Dr Andrew John Hughes said the following on 05/20/11 06:24:
On 09:47 Thu 19 May     , David Holmes wrote:
Dr Andrew John Hughes said the following on 05/19/11 05:29:
On 08:35 Mon 16 May     , Kelly O'Hair wrote:
<snip>
The -Werror option is a blessing and a curse. I find it highly commendable that teams (like hotspot) have taken a 'no warnings allowed' approach to their code base, more teams should do this.
Given the critical nature of a VM in the JDK, it only makes sense to take all 
precautions in verifying the code is correct.

I find it quite interesting that the one situation where -Werror is used is 
where it's likely to hit
the most difficulties. The HotSpot code is compiled by three different 
compilers (gcc and whatever
is used on Solaris and Windows) and the version of these used can vary 
considerably, as the system C++ compiler
is unrelated to the JDK.
Hotspot only uses -Werror with gcc.
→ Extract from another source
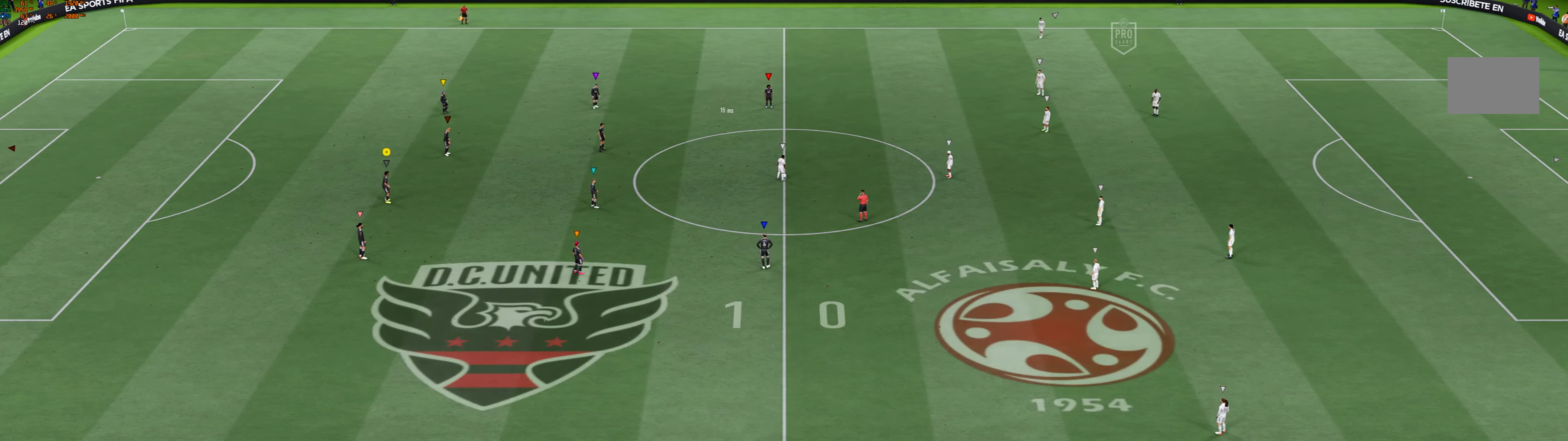
{"buttons": ["L2"], "left_stick": "down", "events": [[100, "left_stick", "down-left"], [133, "L2", "down"], [367, "left_stick", "down"]]}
And its use predates the sudden plethora of compiler versions now used to build OpenJDK. In prior times the build compiler for a given release was set in stone so we knew what warnings (and bugs!) to expect.

Welcome to OpenJDK.  You can't expect everyone compiling a FOSS project to
use one true compiler and no other.  Sorry.  That's just the reality, and
it's why we now have to reassess/amend these earlier choices.

I was simply stating the history.

<snip>
It does.  I'm unclear how anything you say here is different to the situation
with C/C++ compilers producing new warnings in new versions.

I'm unclear what point you are trying to make about javac.

javac produces new warnings because new language features cause new potential issues. There are no new features in C/C++ (compiler-specific extensions ignored), the compilers just get more pedantic about what they complain about.

 If anything, OpenJDK
is leading the way with support for these new language features, so you'd expect
it to adopt them in its own codebase.  As is, we're still getting warnings 
resulting
from features introduced in 2004.

Practical realities - there were no resources, for example, to go and change every single class that used a collection type in 1.4.2 and so generated a "raw type" warning once generics were added in 5. These things sometimes get cleaned up when other work is occurring in an area.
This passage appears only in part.